» PROBLEM DETAILS: The data below calls for an exact copy.

» STORED DATA:
━━━━━━━━━━━━━━━━━━━━
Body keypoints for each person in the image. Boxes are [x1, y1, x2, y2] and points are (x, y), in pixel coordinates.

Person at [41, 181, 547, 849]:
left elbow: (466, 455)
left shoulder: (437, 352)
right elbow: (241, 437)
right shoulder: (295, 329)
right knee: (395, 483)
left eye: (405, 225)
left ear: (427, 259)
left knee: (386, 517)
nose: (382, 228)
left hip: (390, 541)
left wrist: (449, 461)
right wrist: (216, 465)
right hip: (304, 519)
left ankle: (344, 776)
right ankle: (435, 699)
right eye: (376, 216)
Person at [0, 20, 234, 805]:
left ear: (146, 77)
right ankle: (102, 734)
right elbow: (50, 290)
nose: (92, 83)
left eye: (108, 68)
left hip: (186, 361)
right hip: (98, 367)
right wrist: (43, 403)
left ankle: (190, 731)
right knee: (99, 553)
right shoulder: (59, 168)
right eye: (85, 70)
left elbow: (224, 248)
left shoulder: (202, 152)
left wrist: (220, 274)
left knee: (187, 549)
━━━━━━━━━━━━━━━━━━━━
» RESULT OF THIS TASK:
Body keypoints for each person in the image. Boxes are [x1, y1, x2, y2] and points are (x, y), in pixel coordinates.

Person at [41, 181, 547, 849]:
left elbow: (466, 455)
left shoulder: (437, 352)
right elbow: (241, 437)
right shoulder: (295, 329)
right knee: (395, 483)
left eye: (405, 225)
left ear: (427, 259)
left knee: (386, 517)
nose: (382, 228)
left hip: (390, 541)
left wrist: (449, 461)
right wrist: (216, 465)
right hip: (304, 519)
left ankle: (344, 776)
right ankle: (435, 699)
right eye: (376, 216)
Person at [0, 20, 234, 805]:
left ear: (146, 77)
right ankle: (102, 734)
right elbow: (50, 290)
nose: (92, 83)
left eye: (108, 68)
left hip: (186, 361)
right hip: (98, 367)
right wrist: (43, 403)
left ankle: (190, 731)
right knee: (99, 553)
right shoulder: (59, 168)
right eye: (85, 70)
left elbow: (224, 248)
left shoulder: (202, 152)
left wrist: (220, 274)
left knee: (187, 549)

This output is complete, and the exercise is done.